The only major problem here involves dividends. ExxonMobil offers a solid dividend yield with little risk of that coming down. By contrast, Royal Dutch Shell currently boasts a better dividend yield -- 5% -- but a high payout ratio, which measures how much net income a firm must use to cover its dividend payments. A high payout ratio is risky, as RDS.A could have to cut its distribution if there's ever any hiccup in its business.
So, Total might represent the best mix here. It combines a generous 4.65% dividend yield and a payout ratio that's higher than Exxon Mobil's but lower than Royal Dutch Shell's. And Eni registers as the safest of the bunch, with a payout ratio that's half of XOM's despite a nice 3.25% dividend yield.
China Petroleum also often offers the highest distribution, but it's a bit of a guessing game whether SNP will pay a 6%+ yield or something under 4%. SNP's payout ratio was 118% last year, and the anticipated May 24th dividend sits at $4.57. But what we've seen from China Petroleum in the past and what we get in the present are often two very different things.
That said, SNP often follows its May payout with a September dividend. So if you're a yield player with a bend toward slightly more aggressive oil exposure, China Petroleum might be for you.
But personally, I prefer investing in a mix of Royal Dutch Shell, Total, SNP and Eni. That offers an anticipated net yield greater than XOM at a similar payout ratio, but with the benefit of investment diversity.
Forget the Oil Refiners
Refiners like Phillips 66 (PSX) , Valero Energy (VLO) , and HollyFrontier Corp. (HFC) are already so extended that they've become an impossible chase. We're talking +15-20% year to date and up 50% from this time last year.

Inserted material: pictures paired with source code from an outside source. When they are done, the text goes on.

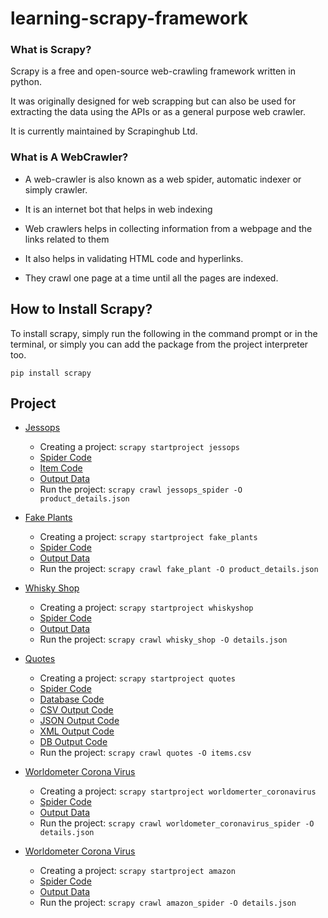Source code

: # learning-scrapy-framework

###  What is Scrapy?

Scrapy is a free and open-source web-crawling framework written in python.

It was originally designed for web scrapping but can also be used for extracting the data using the APIs or as a general purpose web crawler.

It is currently maintained by Scrapinghub Ltd.

### What is A WebCrawler?

* A web-crawler is also known as a web spider, automatic indexer or simply crawler.

* It is an internet bot that helps in web indexing

* Web crawlers helps in collecting information from a webpage and the links related to them

* It also helps in validating HTML code and hyperlinks.

* They crawl one page at a time until all the pages are indexed.

## How to Install Scrapy?

To install scrapy, simply run the following in the command prompt or in the terminal, or simply you can add the package from the project interpreter too.

`pip install scrapy`


## Project

* [Jessops](/jessops)
    
    * Creating a project: `scrapy startproject jessops`
    * [Spider Code](/jessops/jessops/spiders/jessops_spider.py) 
    * [Item Code](/jessops/jessops/items.py) 
    * [Output Data](/jessops/product_details.json)
    * Run the project: `scrapy crawl jessops_spider -O product_details.json`

* [Fake Plants](/fake_plants)
    
    * Creating a project: `scrapy startproject fake_plants`
    * [Spider Code](/fake_plants/fake_plants/spiders/fake_plant.py)
    * [Output Data](/fake_plants/product_details.json)
    * Run the project: `scrapy crawl fake_plant -O product_details.json`

* [Whisky Shop](/whiskyshop)
    
    * Creating a project: `scrapy startproject whiskyshop`
    * [Spider Code](/whiskyshop/whiskyshop/spiders/whisky_shop.py)
    * [Output Data](/whiskyshop/details.json)
    * Run the project: `scrapy crawl whisky_shop -O details.json`
* [Quotes](/quotes)
    
    * Creating a project: `scrapy startproject quotes`
    * [Spider Code](/quotes/quotes/spiders/quotes_spider.py)
    * [Database Code](/quotes/database.py)
    * [CSV Output Code](/quotes/items.csv)
    * [JSON Output Code](/quotes/items.json)
    * [XML Output Code](/quotes/items.xml)
    * [DB Output Code](/quotes/myquote.db)
    * Run the project: `scrapy crawl quotes -O items.csv`
* [Worldometer Corona Virus](/worldomerter_coronavirus)
    
    * Creating a project: `scrapy startproject worldomerter_coronavirus`
    * [Spider Code](/worldomerter_coronavirus/worldomerter_coronavirus/spiders/worldomerter_coronavirus_spider.py)
    * [Output Data](/worldomerter_coronavirus/details.json)
    * Run the project: `scrapy crawl worldometer_coronavirus_spider -O details.json`
* [Worldometer Corona Virus](/worldomerter_coronavirus)
    
    * Creating a project: `scrapy startproject amazon`
    * [Spider Code](/amazon/amazon/spiders/amazon_spider.py)
    * [Output Data](/amazon/details.json)
    * Run the project: `scrapy crawl amazon_spider -O details.json`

I'd rather dive into a master limited partnership like Energy Transfer Equity (ETE) . ETE's yield is pushing toward 7.5%, and we already have earnings out of the way. And from a performance standpoint, MLPs have done little year to date, so they offer a reinvest-yield thesis while prices are depressed.
Skip Most Explorers, Too
It's a similar story with oil explorers -- Whiting (WLL) , Petrobras (PBR) , and Transocean (RIG) have already snagged all of the momentum.
I'd rather lean toward Diamond Offshore Drilling DO, which is one of the few names sitting at resistance right now rather than having broken well above it. I suspect we'll see that break through eventually.
That being said, RIG doesn't look too far extended. I'd either buy DO on a breakout or wait for the group to pull back.
However, I expect this group to get hit the hardest If oil lags in June. With nothing in the way of yield, it's all about capital appreciation -- and oil prices -- here. Unfortunately, I simply don't have enough confidence to buy.
So, a name like Baker Hughes General Electric (BHGE) is where I'd turn. BHGE's 2% dividend yield won't turn heads, but the company combines little debt with a price-to-earnings ratio similar to better-known oil names like Schlumberger (SLB) or Halliburton (HAL) . And if National Oilwell Varco (NOV) ever ups its distribution, I'd turn more attention its way as well.
The Bottom Line
If you haven't jumped on the oil bandwagon yet, you're late to the party -- very late.
I'd enter any stock cautiously here -- not committing to a full position, but maybe just a one-quarter position to start. Then, watch for retests of previous breakout levels or an oil retracement in the neighborhood of 10% to 15% before getting to a larger position.